I recall a trip with the school band some years later. Discovering that, unbeknownst to me, my classmates also shared the experience of listening to and loving the Beatles. We sang the songs, all of, as the bus rolled. When one finished, someone would immediately launch into another, to be joined by the rest of us. We hit a snag with "Get Back". Only one other guy, someone I had known for years as a classmate, but never been close friends with, only he and I were certain that there were two verses before the chorus--and we connected on that shared experience of being so familiar with the song.

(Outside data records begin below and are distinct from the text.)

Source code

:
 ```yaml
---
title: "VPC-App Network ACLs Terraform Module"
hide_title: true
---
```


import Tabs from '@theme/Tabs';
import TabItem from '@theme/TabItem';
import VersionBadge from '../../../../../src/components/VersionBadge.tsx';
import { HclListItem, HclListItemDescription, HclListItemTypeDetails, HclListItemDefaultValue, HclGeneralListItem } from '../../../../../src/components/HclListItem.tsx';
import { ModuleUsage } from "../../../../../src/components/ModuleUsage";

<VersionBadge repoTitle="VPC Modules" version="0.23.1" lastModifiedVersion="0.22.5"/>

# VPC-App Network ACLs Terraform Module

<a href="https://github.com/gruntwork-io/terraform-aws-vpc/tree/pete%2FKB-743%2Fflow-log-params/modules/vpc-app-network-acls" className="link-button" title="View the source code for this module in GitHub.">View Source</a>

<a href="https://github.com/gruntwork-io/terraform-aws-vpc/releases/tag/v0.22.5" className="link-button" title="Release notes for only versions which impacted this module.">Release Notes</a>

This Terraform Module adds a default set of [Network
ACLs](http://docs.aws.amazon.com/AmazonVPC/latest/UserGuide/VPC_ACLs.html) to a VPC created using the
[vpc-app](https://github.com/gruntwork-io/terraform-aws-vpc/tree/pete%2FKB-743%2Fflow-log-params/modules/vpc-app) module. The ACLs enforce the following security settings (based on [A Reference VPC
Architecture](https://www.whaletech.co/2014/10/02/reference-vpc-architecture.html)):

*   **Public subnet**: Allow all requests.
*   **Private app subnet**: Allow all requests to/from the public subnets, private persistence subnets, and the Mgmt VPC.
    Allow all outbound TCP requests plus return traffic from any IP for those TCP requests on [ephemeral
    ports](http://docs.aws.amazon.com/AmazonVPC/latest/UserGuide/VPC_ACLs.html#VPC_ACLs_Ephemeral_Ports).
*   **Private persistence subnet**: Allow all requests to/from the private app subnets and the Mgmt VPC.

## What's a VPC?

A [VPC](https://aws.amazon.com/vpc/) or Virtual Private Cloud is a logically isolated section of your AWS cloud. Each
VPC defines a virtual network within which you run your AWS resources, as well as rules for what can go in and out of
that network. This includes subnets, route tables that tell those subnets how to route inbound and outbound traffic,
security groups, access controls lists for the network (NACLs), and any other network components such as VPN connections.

Eventually I moved away from home to go to college. I had picked a school with perhaps the most liberal reputation in the nation, The Evergreen State College in Washington state. Finally I would be surrounded with people who shared my experience and values: that "Yes" WAS the answer, goddamnit, that "Love" was really all you needed, and that we would, as one, gently request that "Peace" be given a fighting chance.

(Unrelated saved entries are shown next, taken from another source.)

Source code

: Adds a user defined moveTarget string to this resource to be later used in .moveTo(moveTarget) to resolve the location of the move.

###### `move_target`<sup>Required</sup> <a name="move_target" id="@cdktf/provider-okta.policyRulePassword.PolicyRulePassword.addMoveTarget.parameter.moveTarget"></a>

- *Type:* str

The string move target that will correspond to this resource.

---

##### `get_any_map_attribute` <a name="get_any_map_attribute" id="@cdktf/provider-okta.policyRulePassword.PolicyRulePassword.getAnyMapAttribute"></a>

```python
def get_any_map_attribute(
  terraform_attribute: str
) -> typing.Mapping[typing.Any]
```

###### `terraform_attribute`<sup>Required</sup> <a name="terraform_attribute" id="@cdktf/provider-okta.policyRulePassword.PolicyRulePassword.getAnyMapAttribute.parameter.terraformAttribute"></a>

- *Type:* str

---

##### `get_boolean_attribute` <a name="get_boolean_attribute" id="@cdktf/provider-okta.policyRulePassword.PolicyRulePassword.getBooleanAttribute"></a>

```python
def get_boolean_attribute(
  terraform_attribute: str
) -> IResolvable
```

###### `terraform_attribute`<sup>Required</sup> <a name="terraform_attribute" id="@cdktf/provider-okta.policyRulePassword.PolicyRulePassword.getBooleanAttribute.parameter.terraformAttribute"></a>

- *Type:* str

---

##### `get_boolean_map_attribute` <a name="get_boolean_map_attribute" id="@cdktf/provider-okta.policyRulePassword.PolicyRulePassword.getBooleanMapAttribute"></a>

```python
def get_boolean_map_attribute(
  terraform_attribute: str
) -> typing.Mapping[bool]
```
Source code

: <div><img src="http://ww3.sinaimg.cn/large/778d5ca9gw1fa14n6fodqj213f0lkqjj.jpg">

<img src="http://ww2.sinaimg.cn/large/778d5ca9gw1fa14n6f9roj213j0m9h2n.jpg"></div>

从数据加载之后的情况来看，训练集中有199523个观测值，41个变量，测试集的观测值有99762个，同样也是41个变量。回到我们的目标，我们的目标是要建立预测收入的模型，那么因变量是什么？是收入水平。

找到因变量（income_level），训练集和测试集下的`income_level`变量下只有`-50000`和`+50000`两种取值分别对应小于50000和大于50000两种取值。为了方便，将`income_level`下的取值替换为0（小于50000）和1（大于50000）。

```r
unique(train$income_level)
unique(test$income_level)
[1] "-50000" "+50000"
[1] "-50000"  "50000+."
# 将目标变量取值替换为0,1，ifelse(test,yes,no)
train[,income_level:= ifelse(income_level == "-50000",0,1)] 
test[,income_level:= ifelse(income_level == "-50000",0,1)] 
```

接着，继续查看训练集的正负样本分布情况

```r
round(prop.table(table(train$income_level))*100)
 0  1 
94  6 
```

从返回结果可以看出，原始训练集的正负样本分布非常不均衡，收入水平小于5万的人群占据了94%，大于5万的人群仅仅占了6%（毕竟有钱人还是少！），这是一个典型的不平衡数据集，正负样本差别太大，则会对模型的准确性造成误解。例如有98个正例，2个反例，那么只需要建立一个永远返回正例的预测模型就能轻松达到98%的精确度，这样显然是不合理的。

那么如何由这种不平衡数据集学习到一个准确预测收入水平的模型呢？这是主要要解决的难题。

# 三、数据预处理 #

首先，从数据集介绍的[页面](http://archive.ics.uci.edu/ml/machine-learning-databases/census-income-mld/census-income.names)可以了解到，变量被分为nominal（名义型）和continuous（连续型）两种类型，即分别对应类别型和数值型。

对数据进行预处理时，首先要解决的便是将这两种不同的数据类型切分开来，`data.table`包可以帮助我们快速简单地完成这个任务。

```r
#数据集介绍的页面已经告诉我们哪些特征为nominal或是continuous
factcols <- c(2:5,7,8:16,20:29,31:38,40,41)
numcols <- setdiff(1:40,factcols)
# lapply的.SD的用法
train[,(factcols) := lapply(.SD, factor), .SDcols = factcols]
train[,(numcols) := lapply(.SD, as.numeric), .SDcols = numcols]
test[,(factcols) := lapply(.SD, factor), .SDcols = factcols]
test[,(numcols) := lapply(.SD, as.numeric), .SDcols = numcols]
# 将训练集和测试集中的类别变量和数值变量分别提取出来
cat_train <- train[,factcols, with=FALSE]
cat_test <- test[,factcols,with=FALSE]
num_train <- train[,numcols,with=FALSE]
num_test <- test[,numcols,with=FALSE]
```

Of course, it did not turn out exactly like that. Even in this place where I'd hoped to find unity, there was bickering, infighting, and petty drama. Militant feminists, rabid vegetarians, eco-warriors and mislabeled anarchists. The goal was simple, I felt, the message clear, and these people, somehow, were missing that bigger picture.
Rodney King had asked, hoping to quell the riots in retaliation of the acquittal of his attackers "Why can't we all get along?" And instead of treating this for what it was--not niaevity, but honest existential angst over something deeply troubling to anyone with a miligram of humanity--it became a national joke. To this day my stomach is turned. People, probably not knowing it's genesis, say the phrase and think it funny. Well, it isn't. It isn't funny that we can't get along.
And, so it comes to pass, 25 years since the death of a man who could put into words and music what so many felt and thought. And it seems we don't get along any better. I wasn't sure how I was going to conclude this essay. I wanted to share some of my experiences, hoping that they might resonate with others. I wanted to remind people that joy, love, cooperation, peace--these aren't silly daydreams, but viable goals worth making an effort towards. I wanted to say all that and more. But I don't, or shouldn't need to. It's been said.
All we are saying is give peace a chance.